Tsinghua University sets a clear framework for AI in education
Tsinghua University has released a comprehensive framework that treats AI as an assistant, not a substitute, in academic work. It draws a firm line against ghostwriting, plagiarism, fabrication, and submitting AI output as one's own - especially for graduate students, who are reminded that AI cannot replace the intellectual labor required for their training.
The document assigns responsibility where it matters: instructors set boundaries, students disclose and verify, and supervisors provide oversight. The goal is practical: integrate AI to improve teaching and learning without compromising integrity.
What's allowed - and what's off-limits
- Red lines: No ghostwriting, plagiarism, or fabrication. No submitting AI-generated text, code, or outputs as original work. No use of sensitive or unauthorized data with AI tools.
- Transparency: All academic use of AI must be properly disclosed.
- Verification: Treat AI outputs as drafts that require multisource verification and critical review. Watch for "hallucinations."
- Green lights: Use AI as an auxiliary tool within course-defined boundaries - for ideation, feedback, explanations, drafting, or structured practice - with human judgment in the loop.
Roles and responsibilities
Instructors: Determine where AI fits based on course goals. Set clear rules, explain why they exist, and supervise any AI-generated teaching materials.
- Publish a course-specific AI policy (what's encouraged, restricted, and prohibited).
- Require disclosure statements on assignments that describe tools used and how outputs were verified.
- Model critical AI use: demonstrate checks for bias, errors, and sources.
Students: Treat AI as an aid, not a shortcut. You are responsible for the accuracy, originality, and integrity of your work.
- Do not submit AI output as your own. Use it to think better, not to avoid thinking.
- Disclose tools, prompts, and where AI shaped your process. Verify with multiple sources.
- Avoid feeding personal, sensitive, or restricted data into AI tools.
Supervisors: Provide clear guidance on acceptable use and maintain oversight to protect originality. Review disclosure practices and data-handling decisions.
How the guideline was built
The framework draws on a global review of 70 AI-in-education documents from 25 universities and interviews with more than 100 students and instructors, led by faculty at Tsinghua's School of Education. It builds on campus-wide experience integrating AI across 390+ courses in 10 areas, including AI learning companions and teaching assistants.

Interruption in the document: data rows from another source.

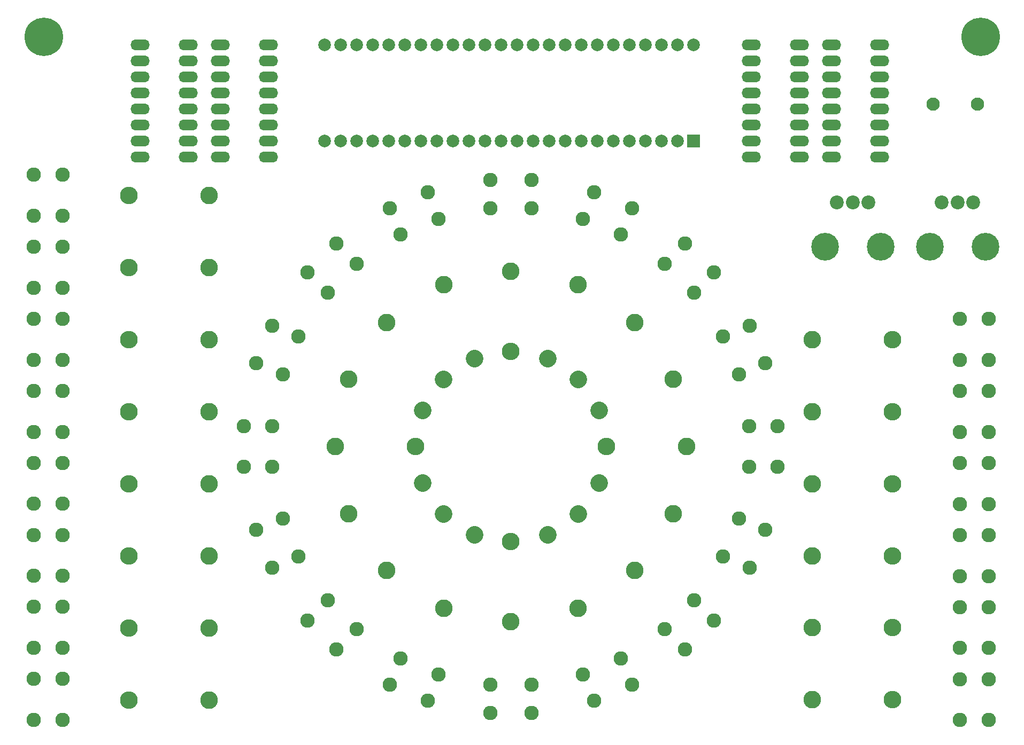
<source format=gbs>
G04 #@! TF.FileFunction,Soldermask,Bot*
%FSLAX46Y46*%
G04 Gerber Fmt 4.6, Leading zero omitted, Abs format (unit mm)*
G04 Created by KiCad (PCBNEW 4.0.6) date Saturday, 24. November 2018 'u26' 13:26:01*
%MOMM*%
%LPD*%
G01*
G04 APERTURE LIST*
%ADD10C,0.100000*%
%ADD11C,6.100000*%
%ADD12O,3.041600X1.720800*%
%ADD13C,2.000000*%
%ADD14R,2.000000X2.000000*%
%ADD15C,2.200000*%
%ADD16C,4.400000*%
%ADD17C,2.100000*%
%ADD18C,2.279600*%
%ADD19C,2.800000*%
%ADD20O,2.800000X2.800000*%
%ADD21C,2.800000*%
G04 APERTURE END LIST*
D10*
D11*
X220167200Y-38912800D03*
D12*
X191511200Y-40182800D03*
X191511200Y-42722800D03*
X191511200Y-45262800D03*
X191511200Y-47802800D03*
X191511200Y-50342800D03*
X191511200Y-52882800D03*
X191511200Y-55422800D03*
X191511200Y-57962800D03*
X183891200Y-57962800D03*
X183891200Y-55422800D03*
X183891200Y-52882800D03*
X183891200Y-50342800D03*
X183891200Y-47802800D03*
X183891200Y-45262800D03*
X183891200Y-42722800D03*
X183891200Y-40182800D03*
D13*
X134061200Y-55422800D03*
X131521200Y-55422800D03*
X128981200Y-55422800D03*
X126441200Y-55422800D03*
X136601200Y-55422800D03*
X139141200Y-55422800D03*
X141681200Y-55422800D03*
X123901200Y-55422800D03*
X121361200Y-55422800D03*
X118821200Y-55422800D03*
X116281200Y-55422800D03*
X116281200Y-40182800D03*
X118821200Y-40182800D03*
X121361200Y-40182800D03*
X123901200Y-40182800D03*
X126441200Y-40182800D03*
X128981200Y-40182800D03*
X131521200Y-40182800D03*
X134061200Y-40182800D03*
X144221200Y-55422800D03*
X146761200Y-55422800D03*
X149301200Y-55422800D03*
X151841200Y-55422800D03*
X154381200Y-55422800D03*
X156921200Y-55422800D03*
X159461200Y-55422800D03*
X162001200Y-55422800D03*
X164541200Y-55422800D03*
X167081200Y-55422800D03*
X169621200Y-55422800D03*
X172161200Y-55422800D03*
D14*
X174701200Y-55422800D03*
D13*
X136601200Y-40182800D03*
X139141200Y-40182800D03*
X141681200Y-40182800D03*
X144221200Y-40182800D03*
X146761200Y-40182800D03*
X149301200Y-40182800D03*
X151841200Y-40182800D03*
X154381200Y-40182800D03*
X156921200Y-40182800D03*
X159461200Y-40182800D03*
X162001200Y-40182800D03*
X164541200Y-40182800D03*
X167081200Y-40182800D03*
X169621200Y-40182800D03*
X172161200Y-40182800D03*
X174701200Y-40182800D03*
D15*
X202429200Y-65186800D03*
X199929200Y-65186800D03*
X197429200Y-65186800D03*
D16*
X204329200Y-72186800D03*
X195529200Y-72186800D03*
D12*
X204211200Y-40182800D03*
X204211200Y-42722800D03*
X204211200Y-45262800D03*
X204211200Y-47802800D03*
X204211200Y-50342800D03*
X204211200Y-52882800D03*
X204211200Y-55422800D03*
X204211200Y-57962800D03*
X196591200Y-57962800D03*
X196591200Y-55422800D03*
X196591200Y-52882800D03*
X196591200Y-50342800D03*
X196591200Y-47802800D03*
X196591200Y-45262800D03*
X196591200Y-42722800D03*
X196591200Y-40182800D03*
X107391200Y-40182800D03*
X107391200Y-42722800D03*
X107391200Y-45262800D03*
X107391200Y-47802800D03*
X107391200Y-50342800D03*
X107391200Y-52882800D03*
X107391200Y-55422800D03*
X107391200Y-57962800D03*
X99771200Y-57962800D03*
X99771200Y-55422800D03*
X99771200Y-52882800D03*
X99771200Y-50342800D03*
X99771200Y-47802800D03*
X99771200Y-45262800D03*
X99771200Y-42722800D03*
X99771200Y-40182800D03*
D17*
X219659200Y-49580800D03*
X212659200Y-49580800D03*
D12*
X94691200Y-40182800D03*
X94691200Y-42722800D03*
X94691200Y-45262800D03*
X94691200Y-47802800D03*
X94691200Y-50342800D03*
X94691200Y-52882800D03*
X94691200Y-55422800D03*
X94691200Y-57962800D03*
X87071200Y-57962800D03*
X87071200Y-55422800D03*
X87071200Y-52882800D03*
X87071200Y-50342800D03*
X87071200Y-47802800D03*
X87071200Y-45262800D03*
X87071200Y-42722800D03*
X87071200Y-40182800D03*
D18*
X142544800Y-141605000D03*
X149047200Y-141605000D03*
X142544800Y-146126200D03*
X149047200Y-146126200D03*
X157234526Y-139976439D03*
X163241960Y-137488079D03*
X158964714Y-144153483D03*
X164972148Y-141665123D03*
X170182840Y-132850331D03*
X174780731Y-128252440D03*
X173379811Y-136047302D03*
X177977702Y-131449411D03*
X179418479Y-121311560D03*
X181906839Y-115304126D03*
X183595523Y-123041748D03*
X186083883Y-117034314D03*
X183535400Y-107116800D03*
X183535400Y-100614400D03*
X188056600Y-107116800D03*
X188056600Y-100614400D03*
X181906839Y-92427074D03*
X179418479Y-86419640D03*
X186083883Y-90696886D03*
X183595523Y-84689452D03*
X174780731Y-79478760D03*
X170182840Y-74880869D03*
X177977702Y-76281789D03*
X173379811Y-71683898D03*
X163241960Y-70243121D03*
X157234526Y-67754761D03*
X164972148Y-66066077D03*
X158964714Y-63577717D03*
X149047200Y-66126200D03*
X142544800Y-66126200D03*
X149047200Y-61605000D03*
X142544800Y-61605000D03*
X134357474Y-67754761D03*
X128350040Y-70243121D03*
X132627286Y-63577717D03*
X126619852Y-66066077D03*
X121409160Y-74880869D03*
X116811269Y-79478760D03*
X118212189Y-71683898D03*
X113614298Y-76281789D03*
X112173521Y-86419640D03*
X109685161Y-92427074D03*
X107996477Y-84689452D03*
X105508117Y-90696886D03*
X108056600Y-100614400D03*
X108056600Y-107116800D03*
X103535400Y-100614400D03*
X103535400Y-107116800D03*
X109685161Y-115304126D03*
X112173521Y-121311560D03*
X105508117Y-117034314D03*
X107996477Y-123041748D03*
X116811269Y-128252440D03*
X121409160Y-132850331D03*
X113614298Y-131449411D03*
X118212189Y-136047302D03*
X128350040Y-137488079D03*
X134357474Y-139976439D03*
X126619852Y-141665123D03*
X132627286Y-144153483D03*
X74808080Y-60777120D03*
X74808080Y-67279520D03*
X70286880Y-60777120D03*
X70286880Y-67279520D03*
X74808080Y-72197120D03*
X74808080Y-78699520D03*
X70286880Y-72197120D03*
X70286880Y-78699520D03*
X74808080Y-83617120D03*
X74808080Y-90119520D03*
X70286880Y-83617120D03*
X70286880Y-90119520D03*
X74808080Y-95037120D03*
X74808080Y-101539520D03*
X70286880Y-95037120D03*
X70286880Y-101539520D03*
X74808080Y-106457120D03*
X74808080Y-112959520D03*
X70286880Y-106457120D03*
X70286880Y-112959520D03*
X74808080Y-117877120D03*
X74808080Y-124379520D03*
X70286880Y-117877120D03*
X70286880Y-124379520D03*
X74808080Y-129297120D03*
X74808080Y-135799520D03*
X70286880Y-129297120D03*
X70286880Y-135799520D03*
X74808080Y-140717120D03*
X74808080Y-147219520D03*
X70286880Y-140717120D03*
X70286880Y-147219520D03*
X216910920Y-90139520D03*
X216910920Y-83637120D03*
X221432120Y-90139520D03*
X221432120Y-83637120D03*
X216910920Y-101559520D03*
X216910920Y-95057120D03*
X221432120Y-101559520D03*
X221432120Y-95057120D03*
X216910920Y-112979520D03*
X216910920Y-106477120D03*
X221432120Y-112979520D03*
X221432120Y-106477120D03*
X216910920Y-124399520D03*
X216910920Y-117897120D03*
X221432120Y-124399520D03*
X221432120Y-117897120D03*
X216910920Y-135819520D03*
X216910920Y-129317120D03*
X221432120Y-135819520D03*
X221432120Y-129317120D03*
X216910920Y-147239520D03*
X216910920Y-140737120D03*
X221432120Y-147239520D03*
X221432120Y-140737120D03*
D19*
X145796000Y-76057600D03*
D20*
X145796000Y-88757600D03*
D19*
X156437661Y-78174358D03*
D21*
X151577581Y-89907628D02*
X151577581Y-89907628D01*
D19*
X165459225Y-84202375D03*
D21*
X156478969Y-93182631D02*
X156478969Y-93182631D01*
D19*
X171487242Y-93223939D03*
D21*
X159753972Y-98084019D02*
X159753972Y-98084019D01*
D19*
X173604000Y-103865600D03*
D20*
X160904000Y-103865600D03*
D19*
X171487242Y-114507261D03*
D21*
X159753972Y-109647181D02*
X159753972Y-109647181D01*
D19*
X165459225Y-123528825D03*
D21*
X156478969Y-114548569D02*
X156478969Y-114548569D01*
D19*
X156437661Y-129556842D03*
D21*
X151577581Y-117823572D02*
X151577581Y-117823572D01*
D19*
X145796000Y-131673600D03*
D20*
X145796000Y-118973600D03*
D19*
X135154339Y-129556842D03*
D21*
X140014419Y-117823572D02*
X140014419Y-117823572D01*
D19*
X126132775Y-123528825D03*
D21*
X135113031Y-114548569D02*
X135113031Y-114548569D01*
D19*
X120104758Y-114507261D03*
D21*
X131838028Y-109647181D02*
X131838028Y-109647181D01*
D19*
X117988000Y-103865600D03*
D20*
X130688000Y-103865600D03*
D19*
X120104758Y-93223939D03*
D21*
X131838028Y-98084019D02*
X131838028Y-98084019D01*
D19*
X126132775Y-84202375D03*
D21*
X135113031Y-93182631D02*
X135113031Y-93182631D01*
D19*
X135154339Y-78174358D03*
D21*
X140014419Y-89907628D02*
X140014419Y-89907628D01*
D19*
X98044000Y-64109600D03*
D20*
X85344000Y-64109600D03*
D19*
X98044000Y-75529600D03*
D20*
X85344000Y-75529600D03*
D19*
X98044000Y-86949600D03*
D20*
X85344000Y-86949600D03*
D19*
X98044000Y-98369600D03*
D20*
X85344000Y-98369600D03*
D19*
X98044000Y-109789600D03*
D20*
X85344000Y-109789600D03*
D19*
X98044000Y-121209600D03*
D20*
X85344000Y-121209600D03*
D19*
X98044000Y-132629600D03*
D20*
X85344000Y-132629600D03*
D19*
X98044000Y-144049600D03*
D20*
X85344000Y-144049600D03*
D19*
X193548000Y-144018800D03*
D20*
X206248000Y-144018800D03*
D19*
X193548000Y-132598800D03*
D20*
X206248000Y-132598800D03*
D19*
X193548000Y-121178800D03*
D20*
X206248000Y-121178800D03*
D19*
X193548000Y-109758800D03*
D20*
X206248000Y-109758800D03*
D19*
X193548000Y-98338800D03*
D20*
X206248000Y-98338800D03*
D19*
X193548000Y-86918800D03*
D20*
X206248000Y-86918800D03*
D15*
X219029200Y-65186800D03*
X216529200Y-65186800D03*
X214029200Y-65186800D03*
D16*
X220929200Y-72186800D03*
X212129200Y-72186800D03*
D11*
X71831200Y-38912800D03*
M02*

</source>
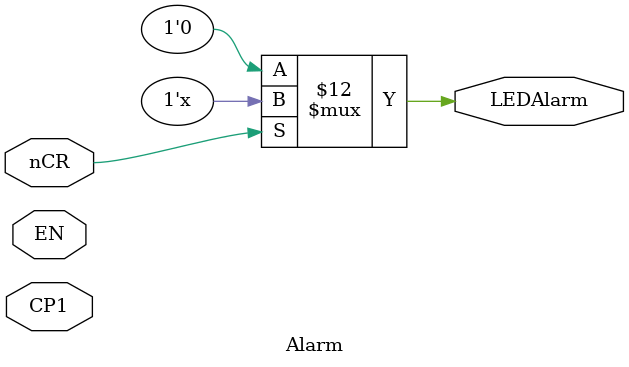
<source format=v>
`timescale 1ns / 1ps
module Alarm(
    EN,CP1,nCR,LEDAlarm
    );
	 input CP1,nCR,EN;
    output reg LEDAlarm;
always@(CP1)begin
    //Alarm one Minute
	 if(~nCR)begin
		LEDAlarm=0;
	 end else if(EN==1)begin
		LEDAlarm=~LEDAlarm;
	 end
end
endmodule

</source>
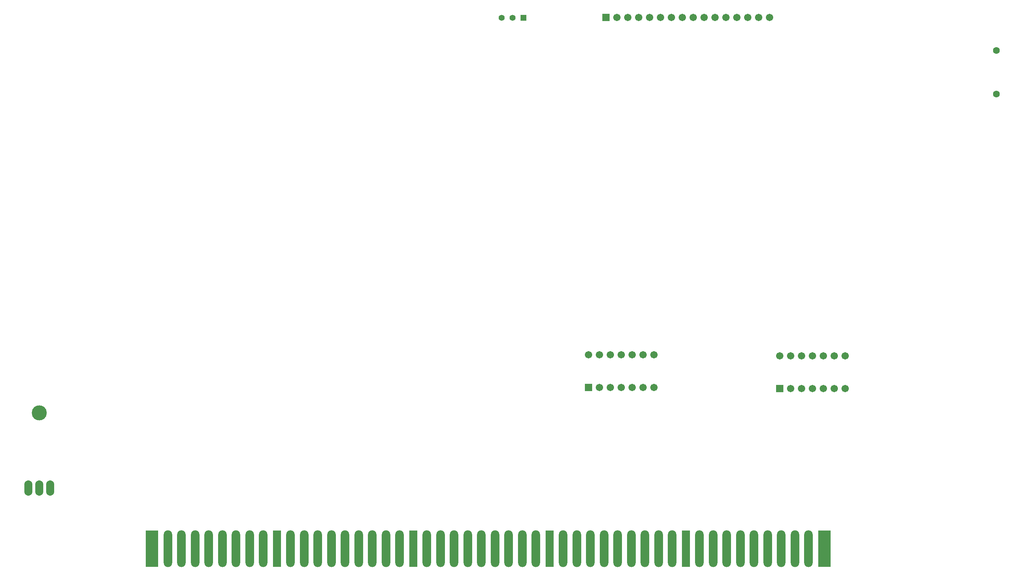
<source format=gbs>
%FSTAX23Y23*%
%MOIN*%
%SFA1B1*%

%IPPOS*%
%ADD23R,0.118000X0.338000*%
%ADD24O,0.078000X0.338000*%
%ADD25R,0.078000X0.338000*%
%ADD26C,0.067060*%
%ADD27R,0.067060X0.067060*%
%ADD28R,0.055240X0.055240*%
%ADD29C,0.055240*%
%ADD30C,0.063120*%
%ADD31C,0.138000*%
%ADD32O,0.074000X0.140000*%
%ADD33R,0.067060X0.067060*%
%LN2004_lcd-1*%
%LPD*%
G54D23*
X0161Y0044D03*
X07775D03*
G54D24*
X01755Y0044D03*
X0188D03*
X02005D03*
X0213D03*
X02255D03*
X0238D03*
X02505D03*
X0263D03*
X0288D03*
X03005D03*
X0313D03*
X03255D03*
X0338D03*
X03505D03*
X0363D03*
X03755D03*
X0388D03*
X0413D03*
X04255D03*
X0438D03*
X04505D03*
X0463D03*
X04755D03*
X0488D03*
X05005D03*
X0513D03*
X0538D03*
X05505D03*
X0563D03*
X05755D03*
X0588D03*
X06005D03*
X0613D03*
X06255D03*
X0638D03*
X0663D03*
X06755D03*
X0688D03*
X07005D03*
X0713D03*
X07255D03*
X0738D03*
X07505D03*
X0763D03*
G54D25*
X02755Y0044D03*
X04005D03*
X05255D03*
X06505D03*
G54D26*
X07273Y05317D03*
X07173D03*
X07073D03*
X06973D03*
X06873D03*
X06773D03*
X06673D03*
X06573D03*
X06473D03*
X06373D03*
X06273D03*
X06173D03*
X06073D03*
X05973D03*
X05873D03*
X07967Y02209D03*
X07867D03*
X07767D03*
X07667D03*
X07567D03*
X07467D03*
X07367D03*
X07967Y01909D03*
X07867D03*
X07767D03*
X07667D03*
X07567D03*
X07467D03*
X06211Y0222D03*
X06111D03*
X06011D03*
X05911D03*
X05811D03*
X05711D03*
X05611D03*
X06211Y0192D03*
X06111D03*
X06011D03*
X05911D03*
X05811D03*
X05711D03*
G54D27*
X05773Y05317D03*
G54D28*
X05015Y05314D03*
G54D29*
X04915Y05314D03*
X04815D03*
G54D30*
X09351Y04615D03*
Y05015D03*
G54D31*
X00576Y01688D03*
G54D32*
X00676Y00998D03*
X00576D03*
X00476D03*
G54D33*
X07367Y01909D03*
X05611Y0192D03*
M02*
</source>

Leaders describe the framework as a "living system" that sets firm red lines while highlighting green lights for responsible experimentation. Innovation is encouraged - with structure, transparency, and accountability.
Apply this framework on your campus
- Create a one-page AI policy for every course: purpose, allowed uses, disclosure format, verification steps, red lines, and consequences.
- Add a mandatory "AI use" section to assignment templates: tools used, prompts, what was accepted or edited, and how it was verified.
- Adopt a data-safety checklist: no sensitive or unauthorized data; review tool privacy policies; prefer institution-approved tools.
- Build a verification habit: cite sources, cross-check facts, and use multiple references for claims and code.
- Teach "hallucination" handling: require students to annotate AI outputs with confidence notes and source links.
- Supervise AI-generated teaching materials: run spot checks, keep revision logs, and confirm rights for any datasets used.
- Recognize exemplary use: showcase assignments where AI support is disclosed, verified, and meaningfully integrated.
Why this matters for educators
This approach respects the craft of learning and research. It gives educators a workable structure to improve productivity and feedback while keeping the core work - thinking, analysis, originality - firmly human.